Bluetooth Low Energy Dataset Using In-Phase and Quadrature Samples for Indoor Localization
This provides a dataset for researchers working on indoor localization in industrial settings, but it is incremental as it focuses on data collection and validation using existing methods.
The paper tackles indoor localization by creating a Bluetooth Low Energy dataset with in-phase and quadrature samples for angle of arrival estimation, achieving a mean absolute error of 25.71° for angle and 0.174m for distance using Gaussian Process Regression.
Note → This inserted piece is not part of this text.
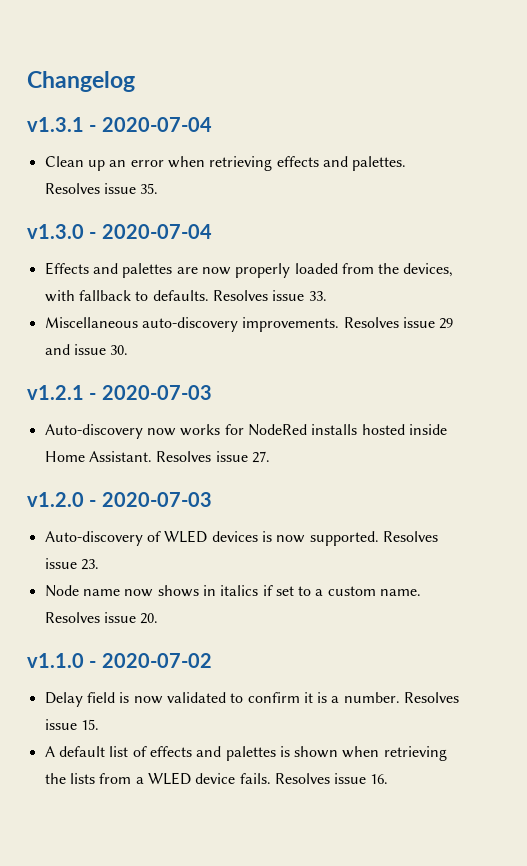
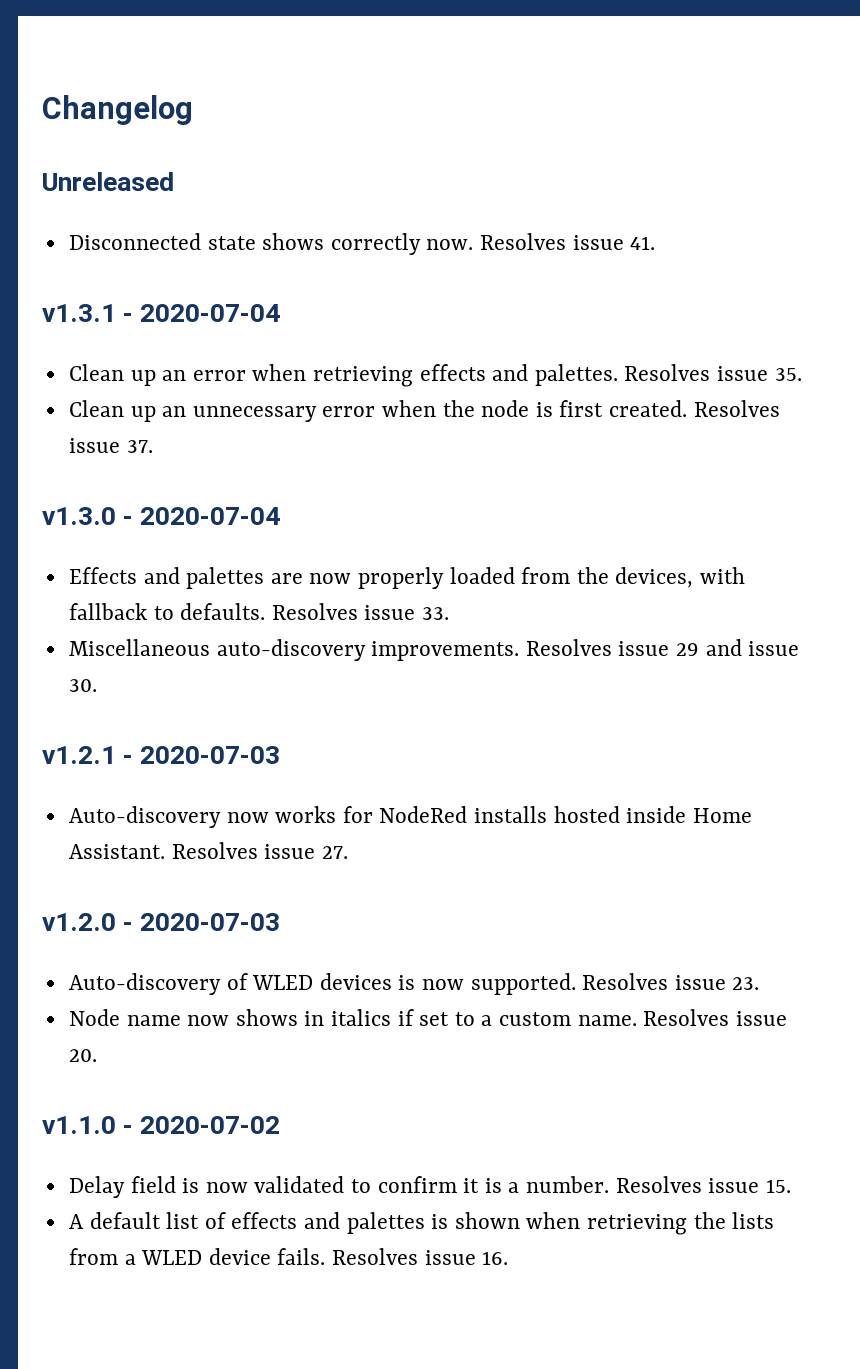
(135, 81) none -> [42,172,174,191] [68,233,656,255] // Unreleased // Disconnected state shows correctly now. Resolves issue 41.
(159, 188) none -> [68,400,780,422] [68,438,153,453] // Clean up an unnecessary error when the node is first created. Resolves issue 37.

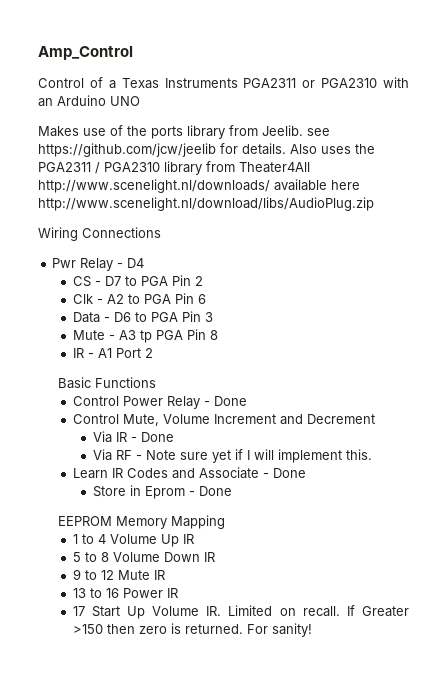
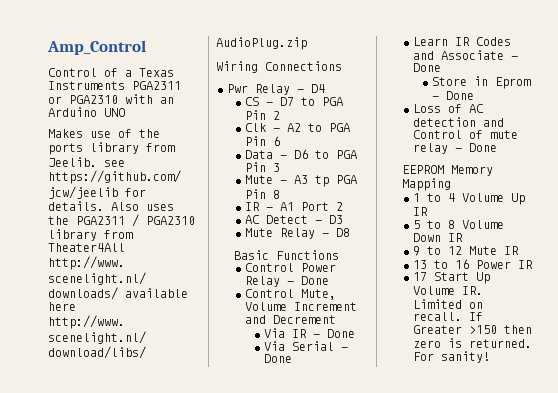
(153, 353) none -> [245,215,344,224] [245,228,351,239] // AC Detect - D3 // Mute Relay - D8
[115,449,372,463] RF - Note sure yet if I will implement this. -> [291,341,348,351] [263,354,292,363] Serial - Done
(232, 491) none -> [413,104,485,113] [413,117,505,127] [413,130,519,139] [413,143,498,154] // Loss of AC detection and Control of mute relay - Done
One significant challenge in research is to collect a large amount of data and learn the underlying relationship between the input and the output variables. This paper outlines the process of collecting and validating a dataset designed to determine the angle of arrival (AoA) using Bluetooth low energy (BLE) technology. The data, collected in a laboratory setting, is intended to approximate real-world industrial scenarios. This paper discusses the data collection process, the structure of the dataset, and the methodology adopted for automating sample labeling for supervised learning. The collected samples and the process of generating ground truth (GT) labels were validated using the Texas Instruments (TI) phase difference of arrival (PDoA) implementation on the data, yielding a mean absolute error (MAE) at one of the heights without obstacles of $25.71^\circ$. The distance estimation on BLE was implemented using a Gaussian Process Regression algorithm, yielding an MAE of $0.174$m.